One day at Chokoloskee, knowing I was watching, this fellow snuck up on Adolphus Santini's cow pen, causing a regular stampede by poking his head over the fence and ducking down, up and down, over and over, until those critters went crazy with suspense, galumphing around colliding with one another. I got laughing so hard I could hardly find my breath, even when Dolphus ran out hollering. Seeing me there, Old Man Dolphus folded his big arms like an old blue heron folding its big wings. Never said one word.

Another day we were out shooting white ibis for our supper, back over toward what is now called Watson Prairie. A big gator maybe twelve foot long was crossing some dry palmetto ground between two sloughs, and

S. S. Jenkins, drunk as usual, yells, “Look here, Mister Ed!” Ran across the clearing and jumped onto that reptile piggyback, threw an arm lock around the jaw, crossed his ankles under the belly, all the while whooping like an Injun. That big gator was so scared it hauled Tant all over the palmettos, you never heard such a racket in your life, and that fool never let go till he hit the water. “That's the last time I will ever take a bath,” Tant told us when he crawled out on the bank. “Don't see no sense to it.”

Tant had always been a bachelor and never so much as considered female companionship except when drunk. One evening he approached his half sister on his hands and knees, said, “Netta, I aim to go get me a bride! All you got to do is recommend me, Netta, and I'll try to live up to it!” Netta just smiled. She loved Tant the way he was, never tried to change him and never tried to find him a wife, either, knowing how hopeless that would be. Like many a lovable, whimsical feller, Tant Jenkins was a very lonesome man.
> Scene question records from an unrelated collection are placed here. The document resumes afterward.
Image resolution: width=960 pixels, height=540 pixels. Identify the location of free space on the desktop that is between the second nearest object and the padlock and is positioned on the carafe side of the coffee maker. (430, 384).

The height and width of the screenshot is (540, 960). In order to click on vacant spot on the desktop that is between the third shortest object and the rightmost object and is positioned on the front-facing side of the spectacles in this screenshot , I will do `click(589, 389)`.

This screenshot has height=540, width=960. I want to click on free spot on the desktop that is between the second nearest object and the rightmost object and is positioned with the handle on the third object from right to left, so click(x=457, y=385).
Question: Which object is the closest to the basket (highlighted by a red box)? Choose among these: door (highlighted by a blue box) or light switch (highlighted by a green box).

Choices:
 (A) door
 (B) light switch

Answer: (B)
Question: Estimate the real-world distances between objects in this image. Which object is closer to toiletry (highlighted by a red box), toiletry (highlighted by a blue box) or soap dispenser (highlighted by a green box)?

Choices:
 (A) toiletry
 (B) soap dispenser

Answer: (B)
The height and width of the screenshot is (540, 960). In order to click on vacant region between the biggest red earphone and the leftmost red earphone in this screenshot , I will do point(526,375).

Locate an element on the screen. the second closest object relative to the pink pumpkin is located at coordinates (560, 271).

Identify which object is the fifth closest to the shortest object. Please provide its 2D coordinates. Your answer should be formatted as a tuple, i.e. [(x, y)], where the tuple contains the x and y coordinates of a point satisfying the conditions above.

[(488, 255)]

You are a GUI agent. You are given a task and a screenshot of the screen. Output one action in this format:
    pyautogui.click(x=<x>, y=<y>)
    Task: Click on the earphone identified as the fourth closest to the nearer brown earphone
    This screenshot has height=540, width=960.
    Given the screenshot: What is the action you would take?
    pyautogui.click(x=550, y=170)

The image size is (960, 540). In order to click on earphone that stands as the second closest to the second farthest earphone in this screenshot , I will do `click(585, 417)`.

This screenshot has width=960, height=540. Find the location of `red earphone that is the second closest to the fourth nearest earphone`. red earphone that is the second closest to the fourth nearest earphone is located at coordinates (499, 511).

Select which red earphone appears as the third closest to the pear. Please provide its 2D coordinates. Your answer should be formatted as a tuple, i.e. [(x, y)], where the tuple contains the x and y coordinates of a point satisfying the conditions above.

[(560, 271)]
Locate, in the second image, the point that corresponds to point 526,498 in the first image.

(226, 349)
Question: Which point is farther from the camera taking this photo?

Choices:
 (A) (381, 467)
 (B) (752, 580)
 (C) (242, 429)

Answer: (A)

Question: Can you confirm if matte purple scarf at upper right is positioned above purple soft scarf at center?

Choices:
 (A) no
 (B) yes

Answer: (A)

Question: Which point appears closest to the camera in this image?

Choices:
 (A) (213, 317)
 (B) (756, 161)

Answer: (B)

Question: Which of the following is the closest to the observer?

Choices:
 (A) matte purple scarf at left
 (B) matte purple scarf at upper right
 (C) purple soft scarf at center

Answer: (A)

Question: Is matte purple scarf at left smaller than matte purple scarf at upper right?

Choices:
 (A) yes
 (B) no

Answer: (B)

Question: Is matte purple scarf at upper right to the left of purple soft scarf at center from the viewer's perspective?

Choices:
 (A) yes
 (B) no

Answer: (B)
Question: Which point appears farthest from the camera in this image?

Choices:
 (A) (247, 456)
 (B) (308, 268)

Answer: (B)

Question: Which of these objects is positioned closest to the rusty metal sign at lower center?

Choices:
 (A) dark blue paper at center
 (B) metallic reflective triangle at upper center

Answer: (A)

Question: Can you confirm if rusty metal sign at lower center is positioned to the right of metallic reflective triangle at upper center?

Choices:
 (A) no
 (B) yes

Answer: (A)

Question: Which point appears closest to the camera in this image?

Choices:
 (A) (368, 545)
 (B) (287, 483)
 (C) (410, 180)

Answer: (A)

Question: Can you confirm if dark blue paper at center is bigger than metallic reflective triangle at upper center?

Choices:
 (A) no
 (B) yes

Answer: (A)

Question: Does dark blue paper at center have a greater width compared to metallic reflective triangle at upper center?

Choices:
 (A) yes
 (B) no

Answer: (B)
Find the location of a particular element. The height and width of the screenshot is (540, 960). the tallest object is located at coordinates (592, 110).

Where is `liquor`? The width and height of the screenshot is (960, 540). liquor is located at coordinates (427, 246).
In the breeding season, in late winter and early spring, we hunted the white egret rookeries, stripping the plumes. These we traded to young Louis and Guy Bradley of Flamingo, who had hunted this coast with the Frenchman back in the '80s. In October, when the long chill nights would knock down the mosquitoes, Tant baited his old traps, using salt mullet, and set a trapline along creek banks for otter, coon, and possum, which all humped along the shoreline at low tide. The rest of the year, forswearing hard liquor, he'd journey up the creeks into the Glades, as far from honest toil as he could go, returning with wild turkey and deer meat and hides from the hammocks and pine islands. The venison and turkey breasts were salted overnight, then smoked for a few days on palmetto platforms over coals. That smoked meat would keep a good long while before it was soaked to remove the salt, then cooked and eaten. The deer hides were stretched on frames and dried; we sold them for credit at the trading posts, along with his gator hide and coon and otter pelts. Occasionally he brought in a big gopher tortoise or swamp rabbits or other varmints; roasted possum tasted almost like young pig if you tasted hard enough, and the white tail meat of a young gator was fine, too. Tant even ate rattlesnakes he'd skinned out—“Fit for a king!” he'd say. Might have tasted like chicken, as he claimed, but he had that snake meat mostly to himself.